A federal judge has blocked the acquisition of Spirit Airlines, Inc. SAVE by JetBlue Airways Corporation JBLU in a victory for the Justice Department which fought aggressively to block the deal, saying that the deal would raise the cost of airfare and reduce the number of flights available. Shares of Spirit Airlines tumbled following the court’s decision.
What Happened:
JetBlue had proposed a $3.8 billion purchase of Spirit, which would have resulted in the fifth-largest U.S. airline, a move that JetBlue argued was necessary for it to compete with larger airlines including Delta and American Airlines. JetBlue claimed that access to Spirit's similar fleet of Airbus planes would allow it to grow quickly despite current industry challenges including a deficit of planes and pilots.

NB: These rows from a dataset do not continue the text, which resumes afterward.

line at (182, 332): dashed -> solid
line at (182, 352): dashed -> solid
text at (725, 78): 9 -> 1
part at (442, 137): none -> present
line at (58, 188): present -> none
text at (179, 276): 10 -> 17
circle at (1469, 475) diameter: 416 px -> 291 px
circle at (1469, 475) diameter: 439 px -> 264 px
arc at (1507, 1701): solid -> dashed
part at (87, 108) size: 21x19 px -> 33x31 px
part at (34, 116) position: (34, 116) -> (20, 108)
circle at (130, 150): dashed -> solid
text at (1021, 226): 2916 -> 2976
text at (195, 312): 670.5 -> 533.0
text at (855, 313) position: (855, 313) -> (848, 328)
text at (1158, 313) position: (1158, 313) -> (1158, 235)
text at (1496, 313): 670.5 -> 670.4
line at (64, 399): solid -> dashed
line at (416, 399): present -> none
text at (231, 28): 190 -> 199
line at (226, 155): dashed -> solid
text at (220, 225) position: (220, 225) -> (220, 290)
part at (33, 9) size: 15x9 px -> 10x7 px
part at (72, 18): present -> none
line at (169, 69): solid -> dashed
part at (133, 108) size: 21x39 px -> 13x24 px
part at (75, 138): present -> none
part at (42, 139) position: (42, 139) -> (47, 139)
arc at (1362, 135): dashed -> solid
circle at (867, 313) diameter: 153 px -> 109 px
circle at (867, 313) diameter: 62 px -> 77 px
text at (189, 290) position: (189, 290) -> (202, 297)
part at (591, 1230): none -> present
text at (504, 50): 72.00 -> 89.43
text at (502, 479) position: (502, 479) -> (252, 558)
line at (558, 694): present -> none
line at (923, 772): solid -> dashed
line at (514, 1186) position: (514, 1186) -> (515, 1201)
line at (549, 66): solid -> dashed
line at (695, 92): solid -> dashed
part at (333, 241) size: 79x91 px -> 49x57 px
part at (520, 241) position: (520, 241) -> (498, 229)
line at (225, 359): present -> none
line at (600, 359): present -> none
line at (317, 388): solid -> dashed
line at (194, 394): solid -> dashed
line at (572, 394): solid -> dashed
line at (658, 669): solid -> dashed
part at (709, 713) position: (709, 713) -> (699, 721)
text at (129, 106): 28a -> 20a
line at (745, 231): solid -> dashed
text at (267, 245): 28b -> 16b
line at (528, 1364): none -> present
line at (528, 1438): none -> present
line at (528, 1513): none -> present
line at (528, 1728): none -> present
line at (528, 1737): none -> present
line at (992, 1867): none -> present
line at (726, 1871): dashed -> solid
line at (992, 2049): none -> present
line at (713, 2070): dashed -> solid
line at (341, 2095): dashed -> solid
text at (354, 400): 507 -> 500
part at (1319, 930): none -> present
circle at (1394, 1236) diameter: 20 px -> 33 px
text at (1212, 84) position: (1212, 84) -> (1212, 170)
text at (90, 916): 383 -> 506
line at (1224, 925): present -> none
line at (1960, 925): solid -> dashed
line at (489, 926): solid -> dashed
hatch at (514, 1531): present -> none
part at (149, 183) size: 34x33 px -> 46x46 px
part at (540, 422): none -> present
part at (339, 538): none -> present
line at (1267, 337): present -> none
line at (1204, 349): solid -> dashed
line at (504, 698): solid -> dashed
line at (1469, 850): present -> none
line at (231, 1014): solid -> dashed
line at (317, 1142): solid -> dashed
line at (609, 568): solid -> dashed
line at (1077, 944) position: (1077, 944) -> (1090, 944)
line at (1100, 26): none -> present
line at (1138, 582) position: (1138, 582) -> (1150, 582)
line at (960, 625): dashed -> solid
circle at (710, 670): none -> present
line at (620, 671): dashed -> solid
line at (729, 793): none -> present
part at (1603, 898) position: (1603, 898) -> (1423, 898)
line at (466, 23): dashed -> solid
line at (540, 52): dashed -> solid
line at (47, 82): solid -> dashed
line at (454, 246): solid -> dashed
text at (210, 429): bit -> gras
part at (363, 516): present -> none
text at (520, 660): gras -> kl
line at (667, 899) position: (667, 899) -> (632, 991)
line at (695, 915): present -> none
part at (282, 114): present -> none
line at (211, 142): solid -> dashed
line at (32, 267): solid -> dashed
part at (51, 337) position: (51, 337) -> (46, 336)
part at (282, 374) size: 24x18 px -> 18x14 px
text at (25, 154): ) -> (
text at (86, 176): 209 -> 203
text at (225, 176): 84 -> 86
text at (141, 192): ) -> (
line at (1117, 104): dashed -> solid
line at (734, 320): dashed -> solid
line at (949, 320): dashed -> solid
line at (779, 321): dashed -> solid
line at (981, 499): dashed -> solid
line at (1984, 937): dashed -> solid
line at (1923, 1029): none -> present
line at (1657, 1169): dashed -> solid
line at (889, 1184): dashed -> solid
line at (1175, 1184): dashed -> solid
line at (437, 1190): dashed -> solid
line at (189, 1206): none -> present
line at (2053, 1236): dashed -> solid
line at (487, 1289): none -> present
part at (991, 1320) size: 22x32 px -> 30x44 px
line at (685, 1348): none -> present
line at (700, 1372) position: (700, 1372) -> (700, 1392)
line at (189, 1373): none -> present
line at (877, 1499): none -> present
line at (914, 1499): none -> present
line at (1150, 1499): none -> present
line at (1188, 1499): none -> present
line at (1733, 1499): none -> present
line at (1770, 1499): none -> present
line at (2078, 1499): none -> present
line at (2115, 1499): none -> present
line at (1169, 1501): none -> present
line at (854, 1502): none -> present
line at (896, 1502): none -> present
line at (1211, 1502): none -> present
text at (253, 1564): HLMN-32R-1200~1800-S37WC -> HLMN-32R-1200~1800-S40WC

The Justice Department alleged in its lawsuit that, "JetBlue's plan would eliminate the unique competition that Spirit provides—and about half of all ultra-low-cost airline seats in the industry—and leave tens of millions of travelers to face higher fares and fewer options."
U.S. District Judge William Young in Boston blocked the merger and said, “The consumers that rely on Spirit's unique, low-price model would likely be harmed.”
Why It Matters:
Spirit Airlines shares fell more than 50% following the court’s decision. The decision also raises doubts about the recently proposed deal between Alaska Air Group, Inc. ALK and Hawaiian Holdings, Inc. HA.
SAVE, JBLU Price Action: According to Benzinga Pro, Spirit Airlines shares are down 50% at $7.40, and JetBlue shares are up 4.8% at $5.12 at the time of publication.